(EXERCISE INPUTS Opens)

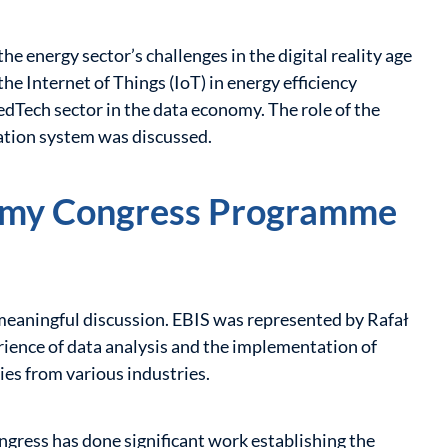
e energy sector’s challenges in the digital reality age
 the Internet of Things (IoT) in energy efficiency
dTech sector in the data economy. The role of the
ation system was discussed.
nomy Congress Programme
 meaningful discussion. EBIS was represented by Rafał
ience of data analysis and the implementation of
ies from various industries.
ess has done significant work establishing the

(EXERCISE INPUTS Closes)

▶ [WHAT THE EXERCISE ASKS]:
For the string "energy", give the number of lines in the entries that contain it, with no other words.

▶ [ANSWER FOR THIS EXERCISE]:
2